Provided information:

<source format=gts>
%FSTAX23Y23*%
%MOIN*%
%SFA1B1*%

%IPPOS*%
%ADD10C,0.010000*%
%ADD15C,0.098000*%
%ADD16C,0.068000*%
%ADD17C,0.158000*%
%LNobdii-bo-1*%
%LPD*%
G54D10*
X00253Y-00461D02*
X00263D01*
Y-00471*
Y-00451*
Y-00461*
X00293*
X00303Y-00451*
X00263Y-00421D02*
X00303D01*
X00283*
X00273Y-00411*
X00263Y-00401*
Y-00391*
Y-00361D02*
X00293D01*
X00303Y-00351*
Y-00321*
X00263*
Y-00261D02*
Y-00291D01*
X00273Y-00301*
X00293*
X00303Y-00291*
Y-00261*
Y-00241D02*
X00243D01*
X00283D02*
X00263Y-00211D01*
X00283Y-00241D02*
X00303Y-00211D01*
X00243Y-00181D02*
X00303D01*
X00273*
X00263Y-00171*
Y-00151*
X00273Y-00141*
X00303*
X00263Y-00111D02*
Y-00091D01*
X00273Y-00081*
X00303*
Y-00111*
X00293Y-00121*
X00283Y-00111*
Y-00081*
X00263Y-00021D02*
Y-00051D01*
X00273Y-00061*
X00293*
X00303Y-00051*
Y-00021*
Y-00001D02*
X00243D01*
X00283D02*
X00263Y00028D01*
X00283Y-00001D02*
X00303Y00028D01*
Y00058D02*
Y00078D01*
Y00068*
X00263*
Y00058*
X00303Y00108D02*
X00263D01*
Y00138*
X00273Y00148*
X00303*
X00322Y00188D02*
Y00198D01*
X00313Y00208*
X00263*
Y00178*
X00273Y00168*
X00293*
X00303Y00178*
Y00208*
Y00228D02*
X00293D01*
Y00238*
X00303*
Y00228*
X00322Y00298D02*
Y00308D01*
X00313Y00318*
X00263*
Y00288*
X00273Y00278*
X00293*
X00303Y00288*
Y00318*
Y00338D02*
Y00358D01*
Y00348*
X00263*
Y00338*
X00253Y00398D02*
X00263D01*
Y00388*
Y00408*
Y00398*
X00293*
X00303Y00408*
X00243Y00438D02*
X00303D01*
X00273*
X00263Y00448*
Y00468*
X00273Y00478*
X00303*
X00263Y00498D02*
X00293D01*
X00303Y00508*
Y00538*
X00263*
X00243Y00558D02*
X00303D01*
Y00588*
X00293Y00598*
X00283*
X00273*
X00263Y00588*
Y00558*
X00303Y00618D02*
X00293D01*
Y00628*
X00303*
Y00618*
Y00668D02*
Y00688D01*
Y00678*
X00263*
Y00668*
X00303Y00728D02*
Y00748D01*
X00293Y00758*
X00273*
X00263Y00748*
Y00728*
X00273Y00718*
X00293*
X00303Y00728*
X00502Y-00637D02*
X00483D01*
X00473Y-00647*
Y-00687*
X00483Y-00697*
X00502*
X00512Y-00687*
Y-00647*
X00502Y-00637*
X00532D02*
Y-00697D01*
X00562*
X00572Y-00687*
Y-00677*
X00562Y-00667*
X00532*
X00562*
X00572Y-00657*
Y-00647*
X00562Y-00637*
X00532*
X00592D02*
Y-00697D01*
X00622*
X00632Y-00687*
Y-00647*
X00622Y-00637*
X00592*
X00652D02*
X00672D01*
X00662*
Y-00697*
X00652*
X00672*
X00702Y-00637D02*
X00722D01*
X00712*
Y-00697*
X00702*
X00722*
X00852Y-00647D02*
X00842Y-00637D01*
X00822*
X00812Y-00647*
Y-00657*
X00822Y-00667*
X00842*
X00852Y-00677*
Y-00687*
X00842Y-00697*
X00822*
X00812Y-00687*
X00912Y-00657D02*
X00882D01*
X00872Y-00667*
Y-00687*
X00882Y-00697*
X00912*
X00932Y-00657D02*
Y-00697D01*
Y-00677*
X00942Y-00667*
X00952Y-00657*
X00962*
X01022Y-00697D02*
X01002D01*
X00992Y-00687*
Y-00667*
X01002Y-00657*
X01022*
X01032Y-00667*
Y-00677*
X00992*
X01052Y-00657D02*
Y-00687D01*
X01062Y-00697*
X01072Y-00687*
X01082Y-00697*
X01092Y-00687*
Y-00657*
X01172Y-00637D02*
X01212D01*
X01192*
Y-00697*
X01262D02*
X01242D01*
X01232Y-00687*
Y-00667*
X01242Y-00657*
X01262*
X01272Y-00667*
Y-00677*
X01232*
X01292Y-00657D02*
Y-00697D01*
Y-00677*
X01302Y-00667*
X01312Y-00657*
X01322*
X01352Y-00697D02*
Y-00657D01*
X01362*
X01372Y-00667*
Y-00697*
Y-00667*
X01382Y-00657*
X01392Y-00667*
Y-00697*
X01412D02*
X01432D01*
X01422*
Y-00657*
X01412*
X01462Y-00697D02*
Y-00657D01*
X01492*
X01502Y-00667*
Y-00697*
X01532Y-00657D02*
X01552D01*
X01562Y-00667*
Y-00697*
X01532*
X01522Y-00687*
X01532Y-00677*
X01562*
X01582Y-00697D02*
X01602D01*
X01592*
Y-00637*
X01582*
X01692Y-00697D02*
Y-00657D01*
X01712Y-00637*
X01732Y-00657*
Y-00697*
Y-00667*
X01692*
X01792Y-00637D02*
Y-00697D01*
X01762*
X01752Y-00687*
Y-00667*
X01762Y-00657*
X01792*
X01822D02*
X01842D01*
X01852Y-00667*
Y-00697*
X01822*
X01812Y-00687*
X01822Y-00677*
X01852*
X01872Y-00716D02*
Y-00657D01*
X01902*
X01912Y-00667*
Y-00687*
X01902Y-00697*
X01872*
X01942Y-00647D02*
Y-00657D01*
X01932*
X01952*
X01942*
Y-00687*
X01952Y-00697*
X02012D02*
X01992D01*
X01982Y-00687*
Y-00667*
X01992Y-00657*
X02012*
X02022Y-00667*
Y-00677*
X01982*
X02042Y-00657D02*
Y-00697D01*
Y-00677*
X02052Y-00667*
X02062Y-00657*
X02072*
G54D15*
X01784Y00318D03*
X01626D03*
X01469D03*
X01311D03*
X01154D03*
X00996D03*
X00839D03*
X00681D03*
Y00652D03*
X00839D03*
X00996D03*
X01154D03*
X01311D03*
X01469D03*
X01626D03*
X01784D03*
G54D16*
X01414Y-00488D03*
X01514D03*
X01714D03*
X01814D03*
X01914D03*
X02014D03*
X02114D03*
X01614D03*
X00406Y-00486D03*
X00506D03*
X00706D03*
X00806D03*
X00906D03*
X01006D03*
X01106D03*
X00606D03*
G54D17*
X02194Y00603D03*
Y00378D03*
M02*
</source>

Activity: Your reply is to repeat, unchanged, the lines above running from the one with "X00512Y-00687*" up to and including the one with "X00852Y-00647D02*".

Your response:
X00512Y-00687*
Y-00647*
X00502Y-00637*
X00532D02*
Y-00697D01*
X00562*
X00572Y-00687*
Y-00677*
X00562Y-00667*
X00532*
X00562*
X00572Y-00657*
Y-00647*
X00562Y-00637*
X00532*
X00592D02*
Y-00697D01*
X00622*
X00632Y-00687*
Y-00647*
X00622Y-00637*
X00592*
X00652D02*
X00672D01*
X00662*
Y-00697*
X00652*
X00672*
X00702Y-00637D02*
X00722D01*
X00712*
Y-00697*
X00702*
X00722*
X00852Y-00647D02*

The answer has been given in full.